Man kann es ihm nicht verdenken: Wer seit Monaten zwischen Koalitionspartnern, Lobbyisten und Bauernverbänden vermittelt, der greift irgendwann nach jedem greifbaren Erfolg – selbst wenn er ihn vorher selbst erfindet.

Doch während Merz euphorisch von der „größten Freihandelszone der Welt“ schwärmt, rollen Landwirte in Frankreich und Bayern bereits mit den Augen: Billigfleisch aus Südamerika, Zuckerrohr statt Zuckerrübe, und dazu ein Kanzler, der auf EU-Bühnen Politik als Improvisationstheater versteht.

Der Kanzler als Handelsillusionist

Man muss Merz zugestehen: Er versteht PR. Er weiß, dass in Zeiten politischer Dauerkrisen niemand Fakten liebt – sondern Gefühle von Fortschritt. Also beschließt er kurzerhand etwas, das nicht beschlossen wurde. Das erinnert an jene Kinder, die beim Monopoly sagen: „Ich hab gewonnen!“, obwohl sie gerade im Gefängnis sitzen.

In der Satire ließe sich das als genial bezeichnen – wäre es nicht so nah an der Realität. Denn in Brüssel applaudierte tatsächlich niemand. Nicht, weil sie ihm nicht gönnten, sondern weil niemand wusste, wofür genau.

Der Bürokratiebändiger schlägt zurück

Parallel dazu forderte der Gipfel – wie jedes Jahr – den „drastischen Abbau von Bürokratie“. Mehr Wettbewerbsfähigkeit, weniger Vorschriften, weniger Klimastress. Merz, der schon seit Wochen den „Freiheitsmotor Wirtschaft“ beschwört, nickte begeistert. Die EU-Kommission solle ganze Gesetzesvorschläge „überdenken oder zurückziehen“.

Kurzum: Wenn man schon kein Handelsabkommen hat, dann wenigstens weniger Regeln, um das Scheitern zu beschleunigen.

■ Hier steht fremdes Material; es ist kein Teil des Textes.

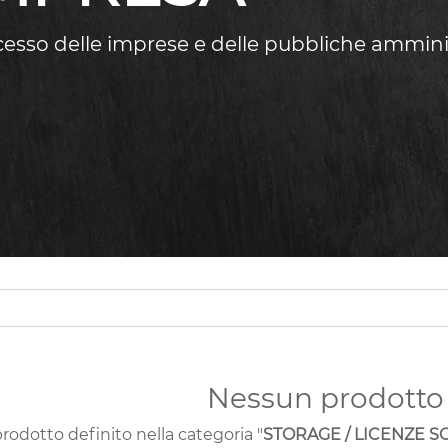
ccesso delle imprese e delle pubbliche ammini
Nessun prodotto 
odotto definito nella categoria "
STORAGE / LICENZE SOF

Merz schimpfte obendrein auf das EU-Parlament, weil es die Abschwächung des Lieferkettengesetzes blockiert hatte.

„Eine fatale Fehlentscheidung!“ Das klang nach einem Mann, der sich wünscht, die Demokratie möge bitte künftig ohne Abstimmungen funktionieren – dann geht’s einfach schneller.

Mercosur als Märchen – ein Happy End in Arbeit

Am Ende des Gipfels war die Stimmung wie nach einem schlechten Film: Alle wollten nach Hause, nur einer applaudierte. Friedrich Merz sah sich selbst als Macher, als Baumeister eines neuen globalen Zeitalters – während der Rest Europas noch versuchte, seine PowerPoint-Folien zu retten.

Man könnte meinen, er habe den EU-Gipfel mit einem Kindergeburtstag verwechselt: „Wir haben alle gewonnen!“ – ruft er, während die anderen noch Kuchen schneiden.

Die Ironie: Das Abkommen soll ein Zeichen gegen den Protektionismus von US-Präsident Donald Trump setzen. Und ausgerechnet Merz, der Mann, der aus Übersetzungsschwierigkeiten ein Handelswunder bastelt, wird zum Beweis dafür, dass Europa noch immer in seiner eigenen Bürokratie-Schleife gefangen ist.

Bis Ende des Jahres soll das Abkommen unterzeichnet werden, sagt Merz. Vermutlich hat er auch da schon den Stift gezückt – sicherheitshalber, falls die anderen wieder nicht mitziehen.